Kamis, 12 Juli 2018

Bahwa Perihal Sakit, Allaah pula yang Sembuhkan #experience

Hasbiyallaah...
Allaah tengah jatuh cinta pada saya.
Tiga bulan terakhir, terhitung sejak awal Februari, saya mengeluhkan sakit pada bagian punggung dan perut. Tanpa berfikir panjang, saya berangkat ke dokter setempat, sekadar bertanya dan mendapatkan solusi atas kejanggalan tubuh saya.
.
Sakit yang seperti apa itu?
Karena saya seorang guru SD, sudah lumrahnya ketika memberikan penjelasan pada peserta didik dengan posisi berdiri atau jalan-jalan. Namun hari itu, barang lima menit saja saya tak tahan. Wal hasil, menjelaskan materi pembelajaran sembari duduk. Namun, hal aneh kembali lagi. Berbicara dengan suara yang lebih tinggi -untuk menjangkau seluruh kelas- sambil duduk, membuat napas saya tersengal-sengal. Dan pembelajaran hari itu berakhir dengan tugas yang terpaksa saya berikan, padahal tidak ada dalam perencanaan yang sudah saya susun.
.
Barulah esoknya saya berangkat ke dokter, karena sedang tidak ada jam mengajar dan tiada pekerjaan penting lainnya. Alhamdulillaah, saya sampai tempat praktik dokter dengan selamat. Ya! Saya berangkat sendiri berkendara sepeda motor dari sekolah dan masih lengkap berseragam dinas guru.
.
Setelah tanya jawab dan konsultasi yang cukup panjang -karena kebetulan setelah saya tiada pasien lagi- dokter tidak memberikan saya penjelasan pasti perihal sakit saya. Yang pasti, sebuah surat izin 3 hari langsung diberikan untuk saya.
"Bedrest dulu ya, mba."
Ha! Saya kondisi sehat, lho? Naik sepeda sendiri bahkan bisa dan baik-baik saja. Kenapa harus sampai bedrest?

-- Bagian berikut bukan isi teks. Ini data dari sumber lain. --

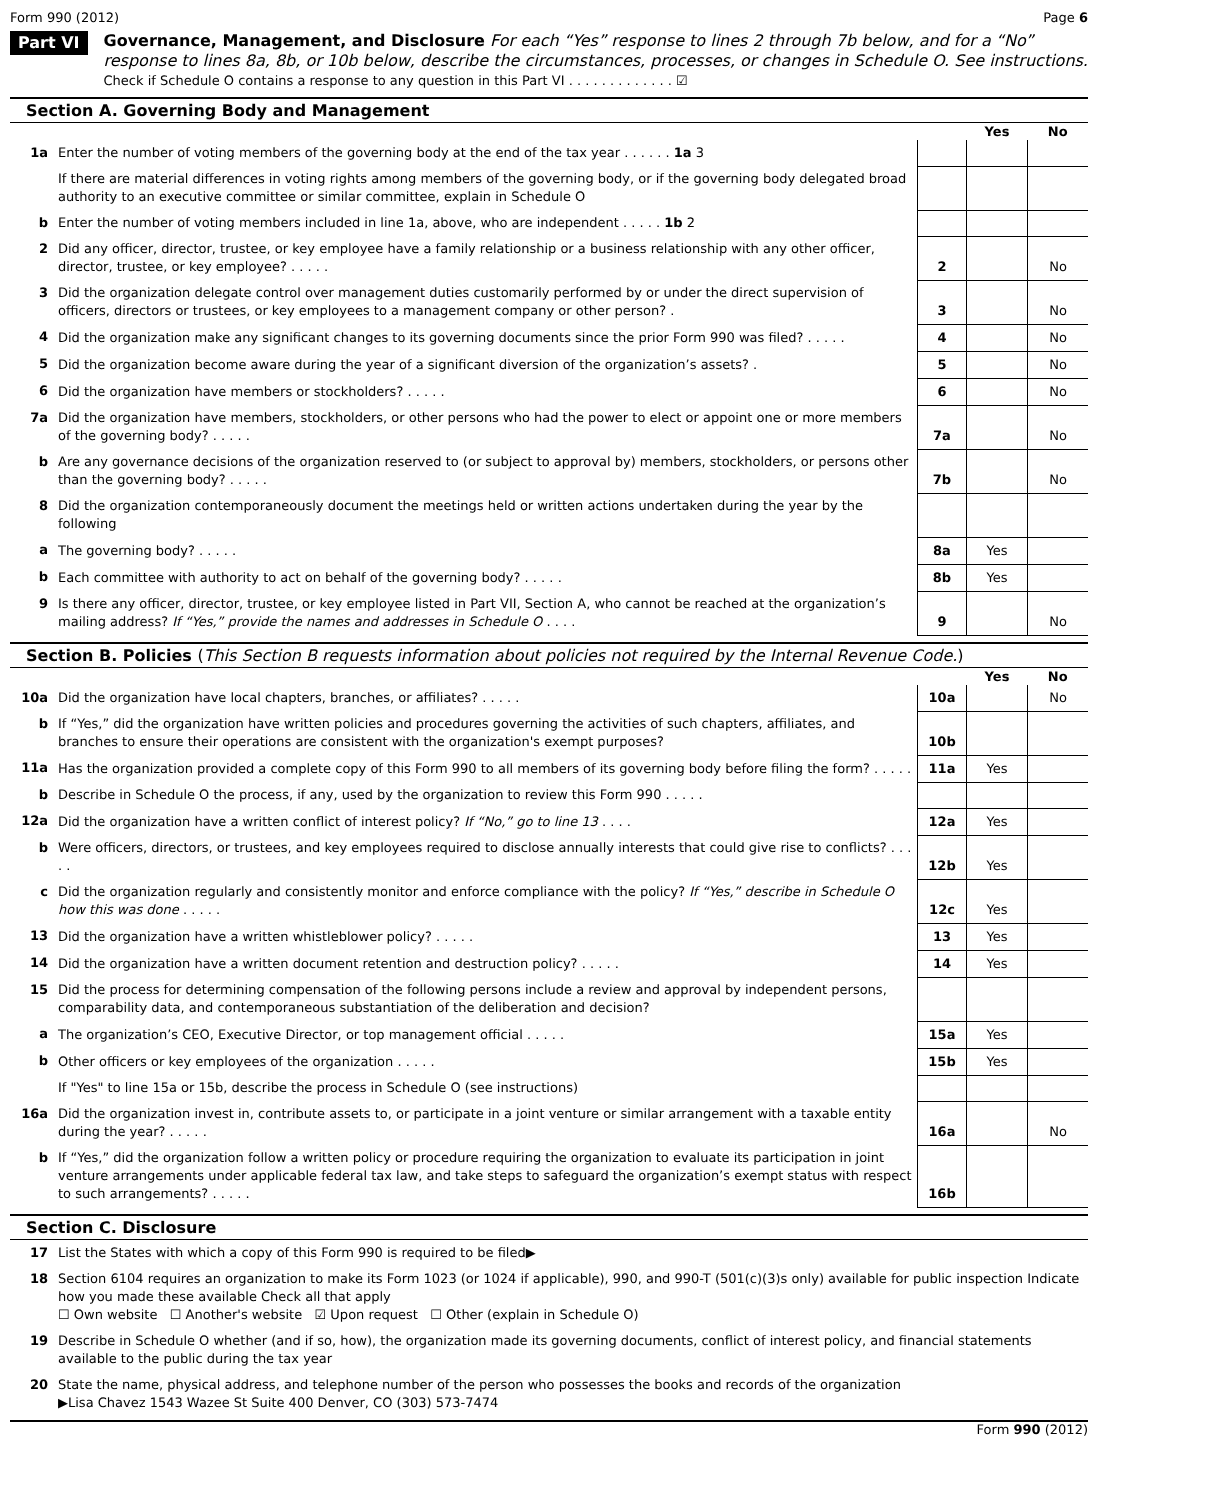Form 990 (2012) Page 6
Part VI
Governance, Management, and Disclosure For each “Yes” response to lines 2 through 7b below, and for a “No” response to lines 8a, 8b, or 10b below, describe the circumstances, processes, or changes in Schedule O. See instructions.
Check if Schedule O contains a response to any question in this Part VI . . . . . . . . . . . . . ☑
Section A. Governing Body and Management
| | | | Yes | No |
| 1a | Enter the number of voting members of the governing body at the end of the tax year . . . . . . 1a 3 | | | |
| | If there are material differences in voting rights among members of the governing body, or if the governing body delegated broad authority to an executive committee or similar committee, explain in Schedule O | | | |
| b | Enter the number of voting members included in line 1a, above, who are independent . . . . . 1b 2 | | | |
| 2 | Did any officer, director, trustee, or key employee have a family relationship or a business relationship with any other officer, director, trustee, or key employee? . . . . . | 2 | | No |
| 3 | Did the organization delegate control over management duties customarily performed by or under the direct supervision of officers, directors or trustees, or key employees to a management company or other person? . | 3 | | No |
| 4 | Did the organization make any significant changes to its governing documents since the prior Form 990 was filed? . . . . . | 4 | | No |
| 5 | Did the organization become aware during the year of a significant diversion of the organization’s assets? . | 5 | | No |
| 6 | Did the organization have members or stockholders? . . . . . | 6 | | No |
| 7a | Did the organization have members, stockholders, or other persons who had the power to elect or appoint one or more members of the governing body? . . . . . | 7a | | No |
| b | Are any governance decisions of the organization reserved to (or subject to approval by) members, stockholders, or persons other than the governing body? . . . . . | 7b | | No |
| 8 | Did the organization contemporaneously document the meetings held or written actions undertaken during the year by the following | | | |
| a | The governing body? . . . . . | 8a | Yes | |
| b | Each committee with authority to act on behalf of the governing body? . . . . . | 8b | Yes | |
| 9 | Is there any officer, director, trustee, or key employee listed in Part VII, Section A, who cannot be reached at the organization’s mailing address? If “Yes,” provide the names and addresses in Schedule O . . . . | 9 | | No |
Section B. Policies (This Section B requests information about policies not required by the Internal Revenue Code.)
| | | | Yes | No |
| 10a | Did the organization have local chapters, branches, or affiliates? . . . . . | 10a | | No |
| b | If “Yes,” did the organization have written policies and procedures governing the activities of such chapters, affiliates, and branches to ensure their operations are consistent with the organization's exempt purposes? | 10b | | |
| 11a | Has the organization provided a complete copy of this Form 990 to all members of its governing body before filing the form? . . . . . | 11a | Yes | |
| b | Describe in Schedule O the process, if any, used by the organization to review this Form 990 . . . . . | | | |
| 12a | Did the organization have a written conflict of interest policy? If “No,” go to line 13 . . . . | 12a | Yes | |
| b | Were officers, directors, or trustees, and key employees required to disclose annually interests that could give rise to conflicts? . . . . . | 12b | Yes | |
| c | Did the organization regularly and consistently monitor and enforce compliance with the policy? If “Yes,” describe in Schedule O how this was done . . . . . | 12c | Yes | |
| 13 | Did the organization have a written whistleblower policy? . . . . . | 13 | Yes | |
| 14 | Did the organization have a written document retention and destruction policy? . . . . . | 14 | Yes | |
| 15 | Did the process for determining compensation of the following persons include a review and approval by independent persons, comparability data, and contemporaneous substantiation of the deliberation and decision? | | | |
| a | The organization’s CEO, Executive Director, or top management official . . . . . | 15a | Yes | |
| b | Other officers or key employees of the organization . . . . . | 15b | Yes | |
| | If "Yes" to line 15a or 15b, describe the process in Schedule O (see instructions) | | | |
| 16a | Did the organization invest in, contribute assets to, or participate in a joint venture or similar arrangement with a taxable entity during the year? . . . . . | 16a | | No |
| b | If “Yes,” did the organization follow a written policy or procedure requiring the organization to evaluate its participation in joint venture arrangements under applicable federal tax law, and take steps to safeguard the organization’s exempt status with respect to such arrangements? . . . . . | 16b | | |
Section C. Disclosure
| 17 | List the States with which a copy of this Form 990 is required to be filed▶ |
| 18 | Section 6104 requires an organization to make its Form 1023 (or 1024 if applicable), 990, and 990-T (501(c)(3)s only) available for public inspection Indicate how you made these available Check all that apply ☐ Own website ☐ Another's website ☑ Upon request ☐ Other (explain in Schedule O) |
| 19 | Describe in Schedule O whether (and if so, how), the organization made its governing documents, conflict of interest policy, and financial statements available to the public during the tax year |
| 20 | State the name, physical address, and telephone number of the person who possesses the books and records of the organization ▶Lisa Chavez 1543 Wazee St Suite 400 Denver, CO (303) 573-7474 |
Form 990 (2012)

"Setelah 3 hari, nanti kembali sama walinya sekalian saya jelaskan. Semoga istirahat total bisa membuat badan segera fit."
.
Meski setengah hati masih protes, saya masih menerima surat tersebut. Dan dengan rasa setengah malu juga, ketika saya kembali ke sekolah, saya menyerahkan surat izin tersebut kepada yang berwenang (kepala sekolah). Ah, saya sendiri tidak bisa menjawab ketika ditanya sakit apa hingga harus bedrest begini. Tak apa, toh saya tidak tengah berbohong. Surat izin tersebut buktinya.
Laa haula wa laa quwwata illaa billaah...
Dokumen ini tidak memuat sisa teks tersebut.